A slow twitch athlete runs faster at a lower percentage of their VO2max, since they burn fat at higher intensities and can delay the recruitment of fast-twitch muscle fiber recruitment. Fast-twitch runners need to run slower on their easy days. Their bodies tend to quickly recruit fast-twitch muscle fibers, which are counter-productive to the goal of low-intensity training sessions.
Pace Will Also Vary With Training Fatigue
Your muscle fiber typology and current fitness are not the only factor. Your easy pace will vary day to day and within different phases of training. The fresher your legs are, generally the faster you will run within your easy pace range. If you are training for a race and completing long runs and hard workouts, you may be slower on easy days due to fatigue. Remember: easy is an effort, not a pace.

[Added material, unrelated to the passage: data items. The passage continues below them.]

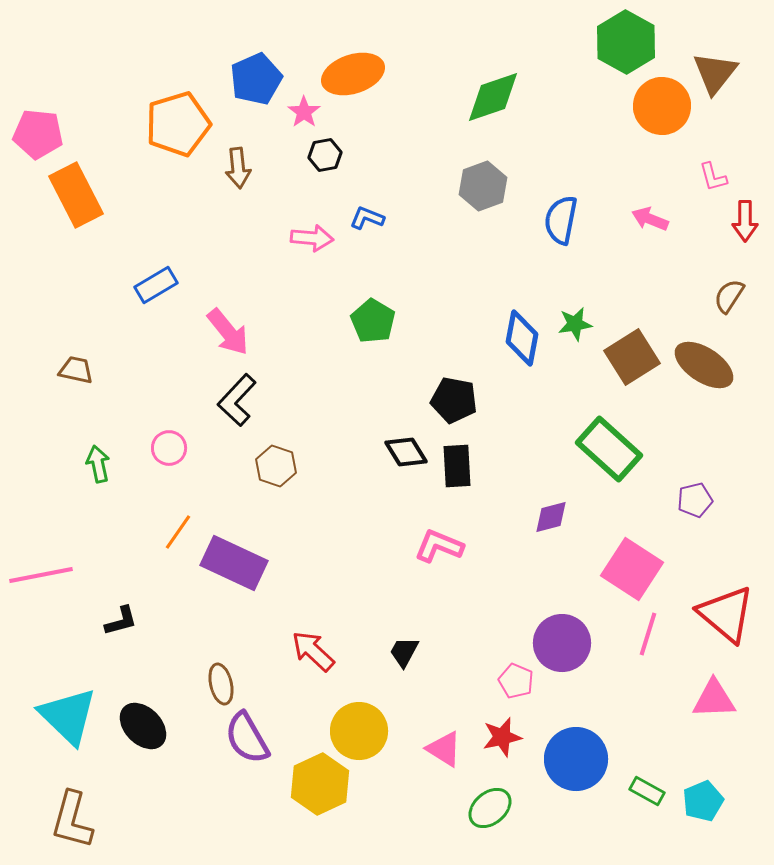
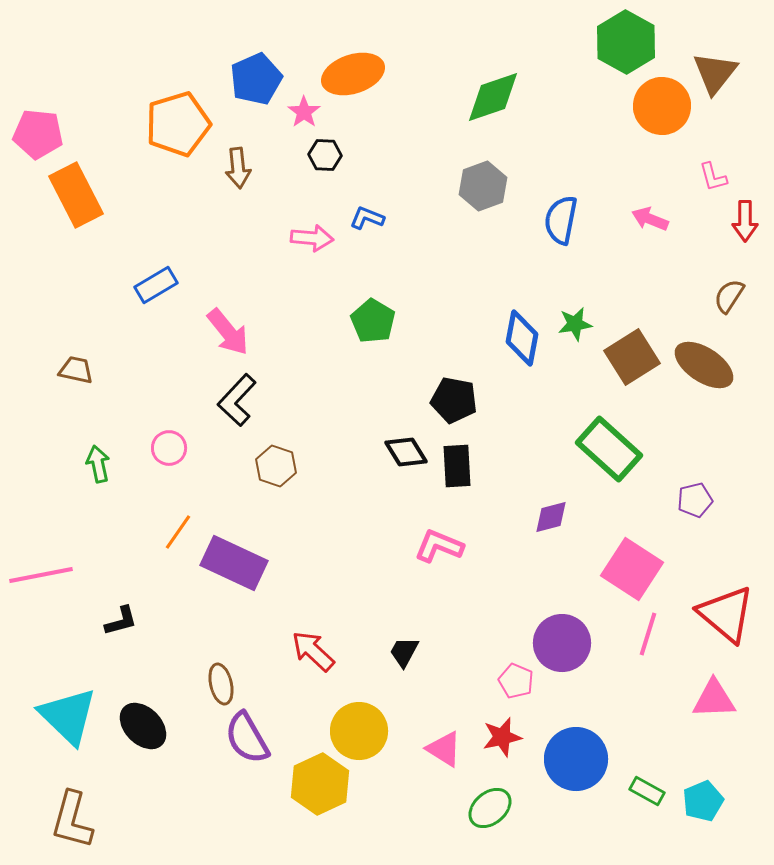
black hexagon at (325, 155): rotated 12 degrees clockwise
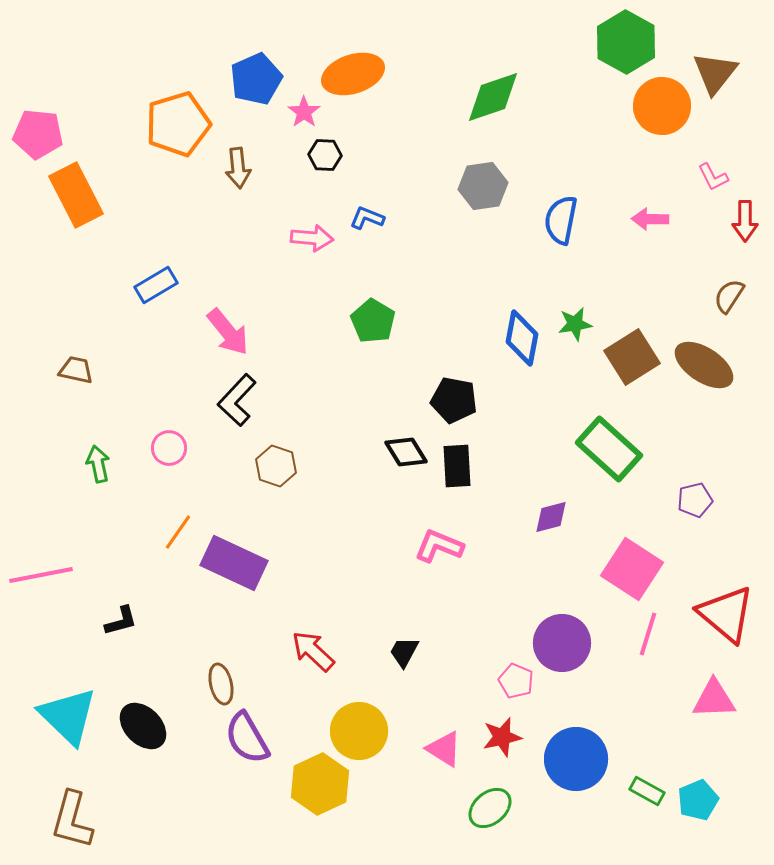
pink L-shape at (713, 177): rotated 12 degrees counterclockwise
gray hexagon at (483, 186): rotated 12 degrees clockwise
pink arrow at (650, 219): rotated 21 degrees counterclockwise
cyan pentagon at (703, 801): moved 5 px left, 1 px up
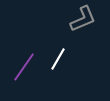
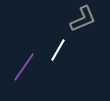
white line: moved 9 px up
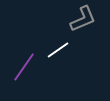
white line: rotated 25 degrees clockwise
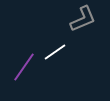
white line: moved 3 px left, 2 px down
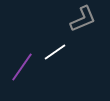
purple line: moved 2 px left
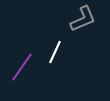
white line: rotated 30 degrees counterclockwise
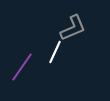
gray L-shape: moved 10 px left, 9 px down
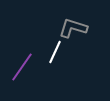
gray L-shape: rotated 140 degrees counterclockwise
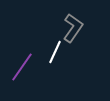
gray L-shape: rotated 108 degrees clockwise
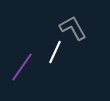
gray L-shape: rotated 64 degrees counterclockwise
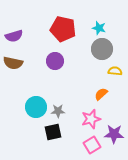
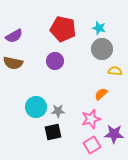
purple semicircle: rotated 12 degrees counterclockwise
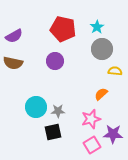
cyan star: moved 2 px left, 1 px up; rotated 24 degrees clockwise
purple star: moved 1 px left
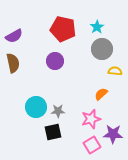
brown semicircle: rotated 114 degrees counterclockwise
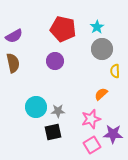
yellow semicircle: rotated 96 degrees counterclockwise
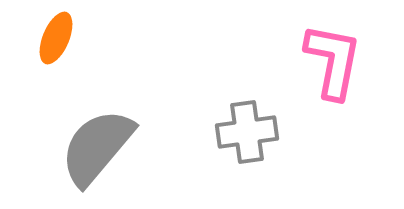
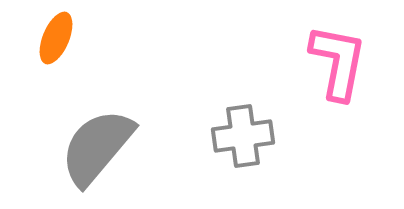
pink L-shape: moved 5 px right, 1 px down
gray cross: moved 4 px left, 4 px down
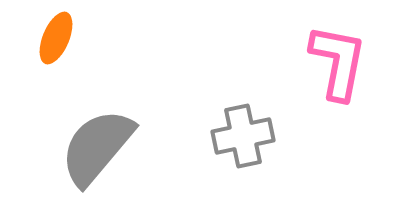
gray cross: rotated 4 degrees counterclockwise
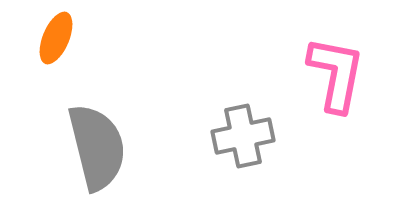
pink L-shape: moved 2 px left, 12 px down
gray semicircle: rotated 126 degrees clockwise
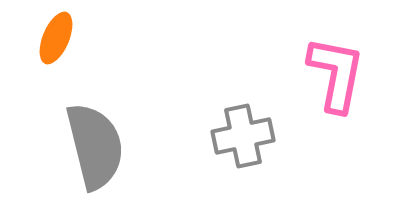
gray semicircle: moved 2 px left, 1 px up
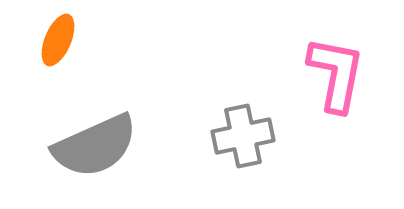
orange ellipse: moved 2 px right, 2 px down
gray semicircle: rotated 80 degrees clockwise
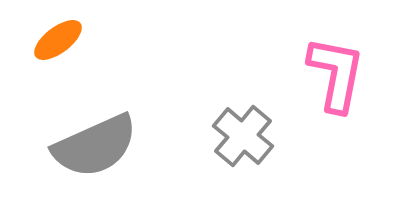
orange ellipse: rotated 30 degrees clockwise
gray cross: rotated 38 degrees counterclockwise
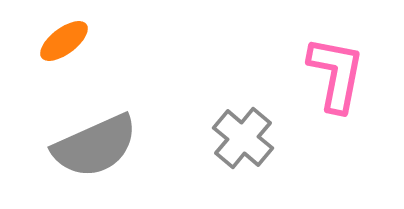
orange ellipse: moved 6 px right, 1 px down
gray cross: moved 2 px down
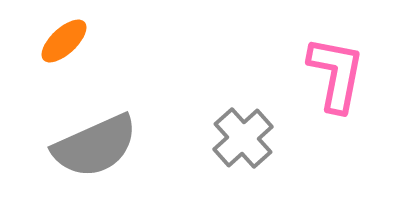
orange ellipse: rotated 6 degrees counterclockwise
gray cross: rotated 8 degrees clockwise
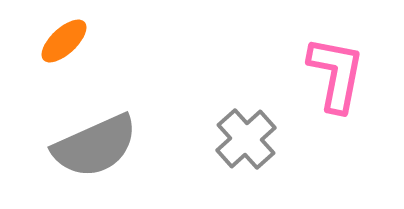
gray cross: moved 3 px right, 1 px down
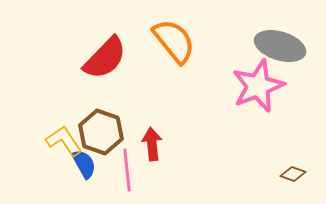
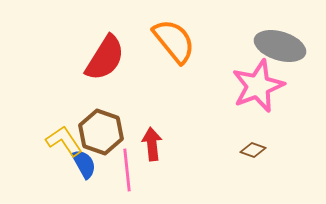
red semicircle: rotated 12 degrees counterclockwise
brown diamond: moved 40 px left, 24 px up
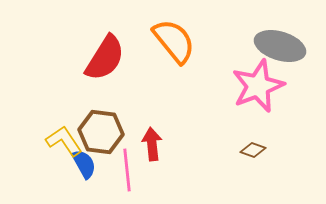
brown hexagon: rotated 12 degrees counterclockwise
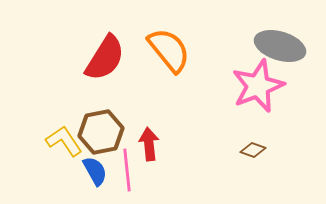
orange semicircle: moved 5 px left, 9 px down
brown hexagon: rotated 18 degrees counterclockwise
red arrow: moved 3 px left
blue semicircle: moved 11 px right, 7 px down
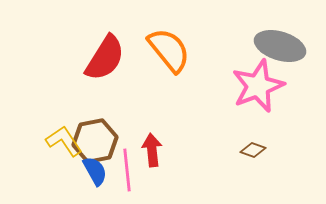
brown hexagon: moved 6 px left, 9 px down
red arrow: moved 3 px right, 6 px down
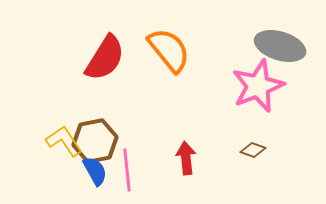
red arrow: moved 34 px right, 8 px down
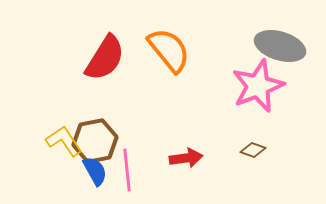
red arrow: rotated 88 degrees clockwise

The Art Of The Recovery Shuffle
A sub-type of easy run is the recovery run. Recovery jogs are slow – so slow that you may consider them more of a jog or shuffle than a run. The pace is typically 2-3 minutes (or more) slower than your lactate threshold and decently slower than your other easy runs. Realistically, though, you are not tracking pace on a recovery run. You simply shuffle along at an effort that feels slow and leisurely. You should feel better when you finish than when you start.
How do you know if you are going too slow? Most likely, you are not. An easy or recovery run is only too slow if you feel discomfort from altering your gait. For most runners, that is a lot slower than they realize.
Adding ‘Stuff’ To Easy Runs
More advanced runners often add small, deliberate doses of faster bursts to some easy runs. This is not a license to bust out a fast final mile or throw in some tempo pace; those are workouts, not easy runs.
- Strides: Strides are short accelerations done after a run. While fast, the short duration and ample recovery control heart rate and prevent lactate production. Strides can be done one to three times per week
- Surges: Essentially, surges are strides within a run. These are 20-30 second accelerations (short enough to not go anaerobic) with generous recoveries (1-3 minutes jog). These are not all-out sprints, nor is longer better.
- Moderate progressions: These are not hard workouts. A majority of the run is still within the easy zone; the final segment progresses into a moderate/steady effort, right at the aerobic threshold (roughly marathon pace for many runners).
- Hills: Most runners will benefit tremendously from running hills. You can incorporate hills into training runs. Focus on your RPE or heart rate on the uphill and downhills, since the physics of hill running will affect pace.